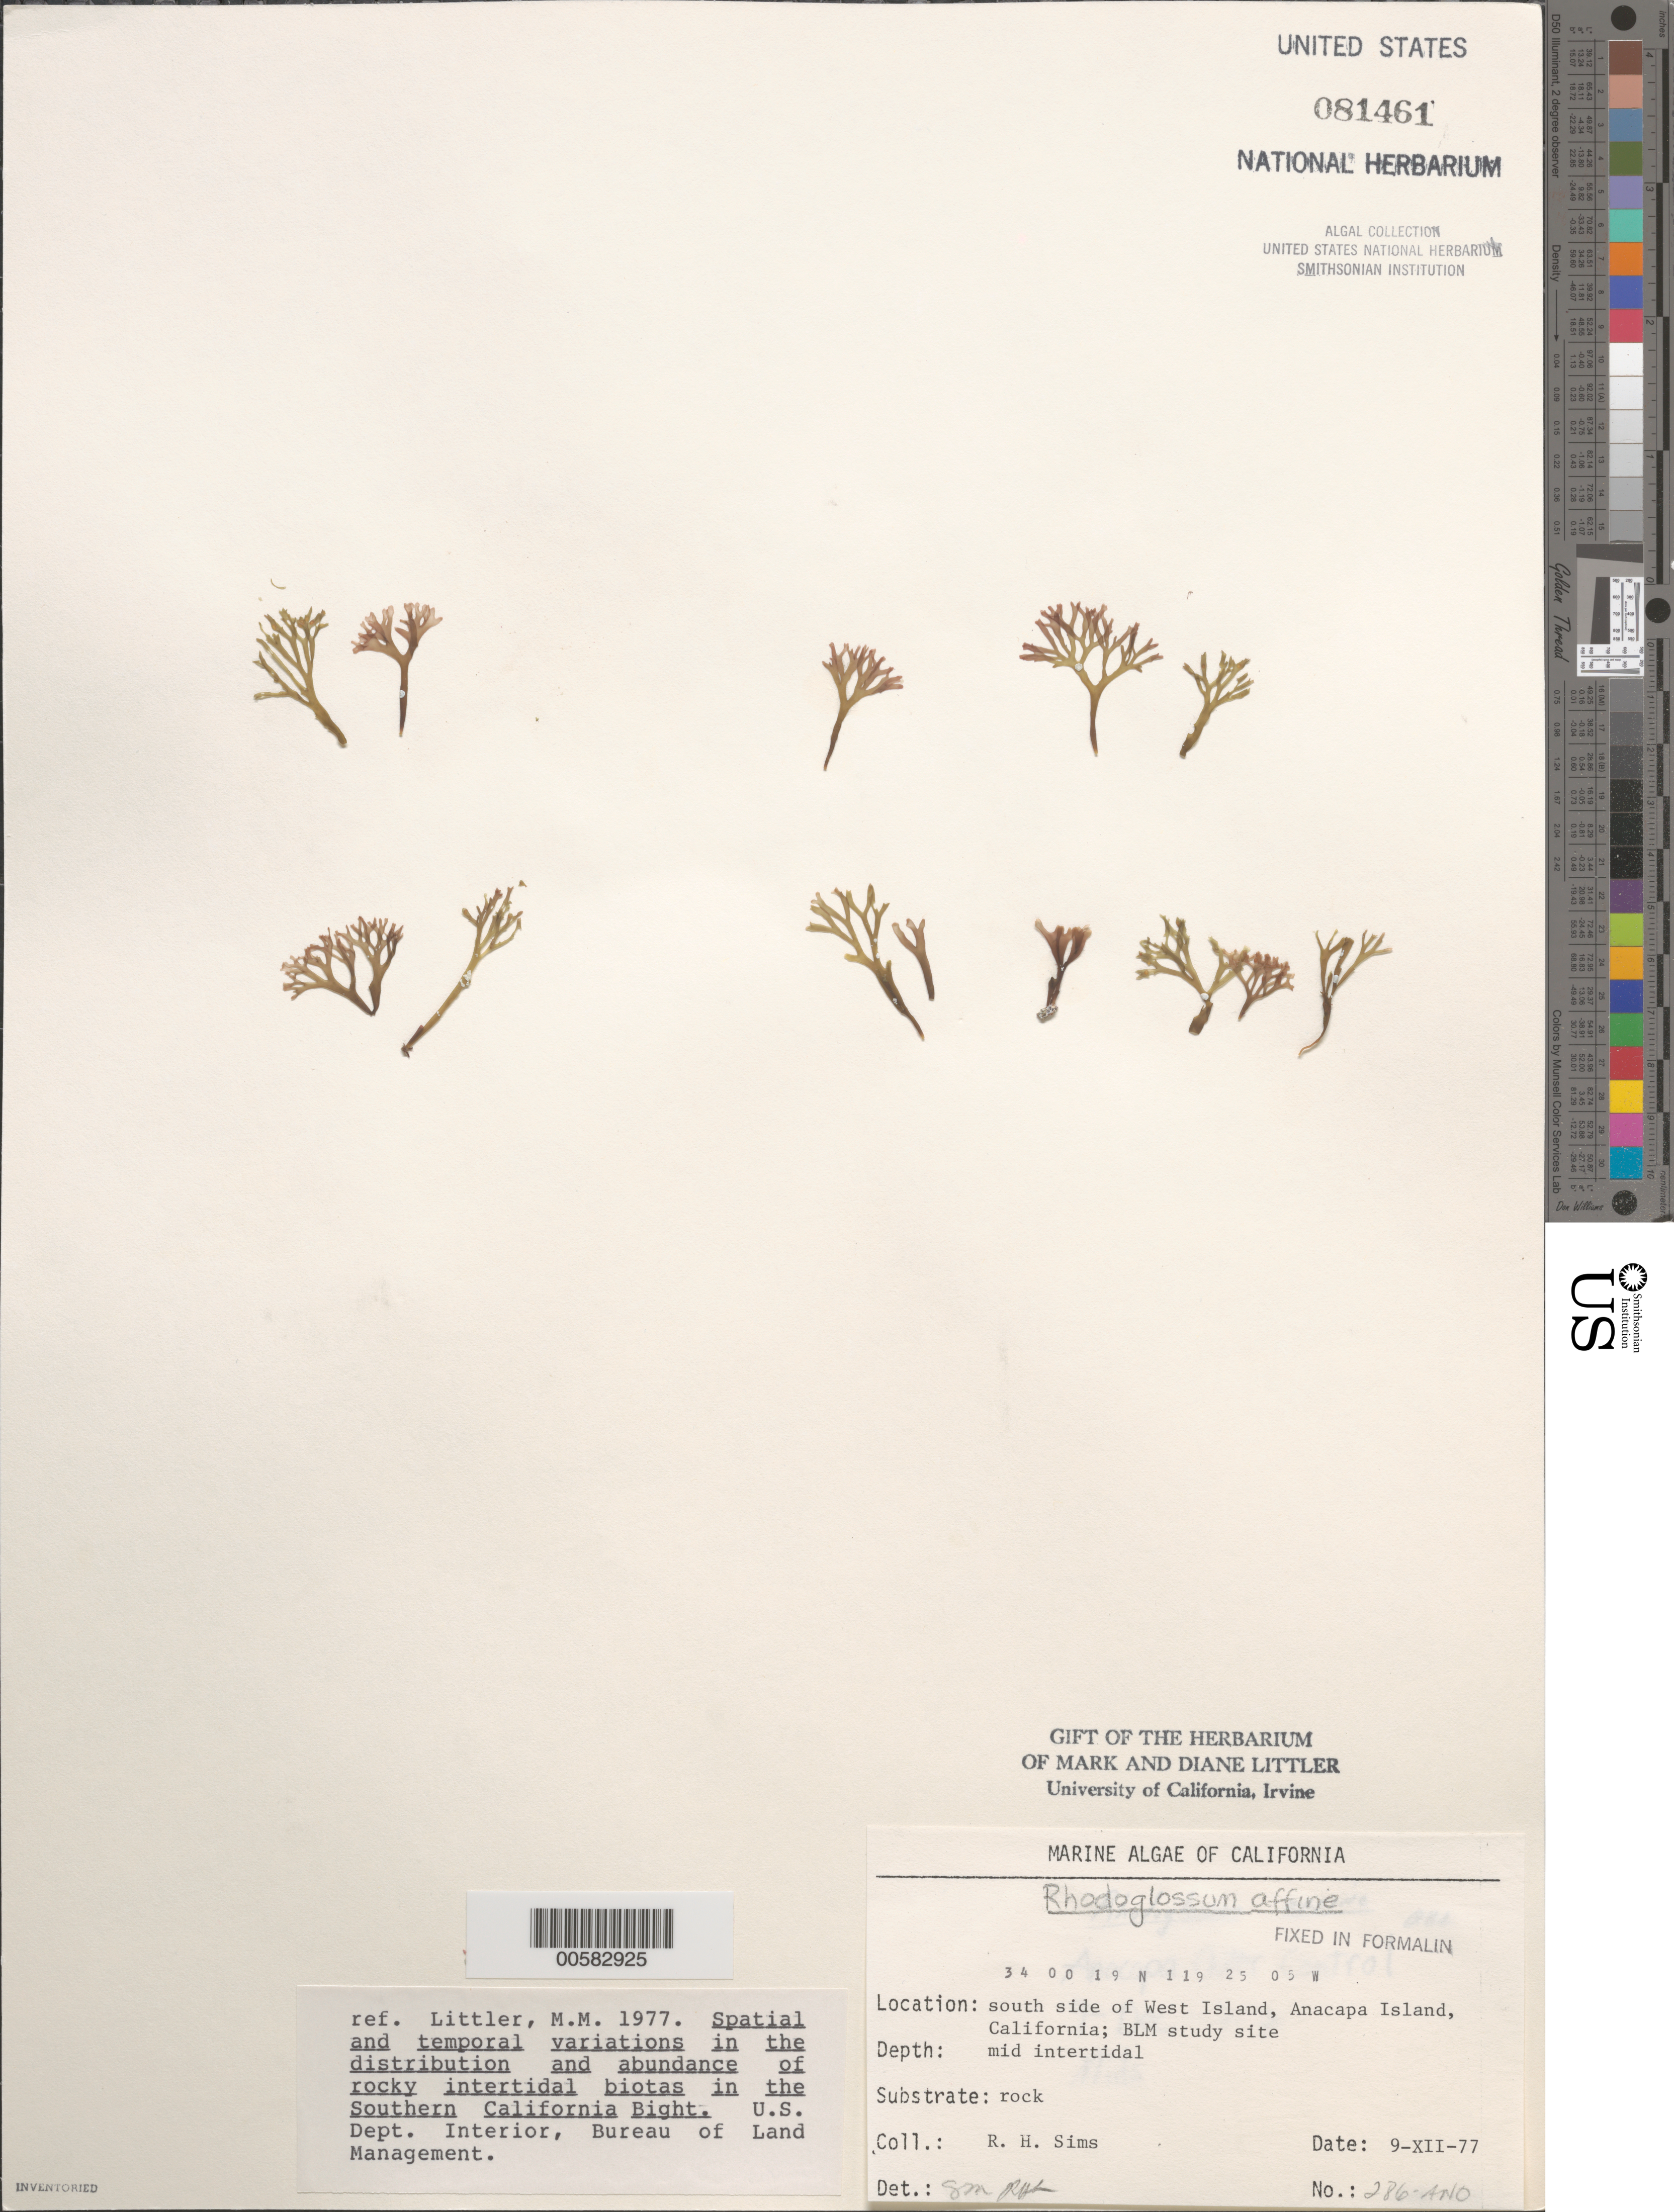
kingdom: Plantae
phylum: Rhodophyta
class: Florideophyceae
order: Gigartinales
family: Gigartinaceae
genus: Mazzaella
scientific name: Mazzaella affinis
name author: (Harvey) Fredericq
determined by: Algae name updating Project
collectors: R. H. Sims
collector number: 286-ANO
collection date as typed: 09 Dec 1977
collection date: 1977-12-09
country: United States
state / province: California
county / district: Ventura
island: Anacapa Island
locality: South side of west island, near Cat Rock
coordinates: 34 00 19 N, 119 25 05 W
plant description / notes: BLM-SOCALBIGHT Rocky Intertidal Survey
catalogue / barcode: US 81461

**The problem:**
Please output every line of the entries above as a JSON list of strings, one string per line, with blank lines and the pictures left out.

**Output:**
[
  "kingdom: Plantae",
  "phylum: Rhodophyta",
  "class: Florideophyceae",
  "order: Gigartinales",
  "family: Gigartinaceae",
  "genus: Mazzaella",
  "scientific name: Mazzaella affinis",
  "name author: (Harvey) Fredericq",
  "determined by: Algae name updating Project",
  "collectors: R. H. Sims",
  "collector number: 286-ANO",
  "collection date as typed: 09 Dec 1977",
  "collection date: 1977-12-09",
  "country: United States",
  "state / province: California",
  "county / district: Ventura",
  "island: Anacapa Island",
  "locality: South side of west island, near Cat Rock",
  "coordinates: 34 00 19 N, 119 25 05 W",
  "plant description / notes: BLM-SOCALBIGHT Rocky Intertidal Survey",
  "catalogue / barcode: US 81461"
]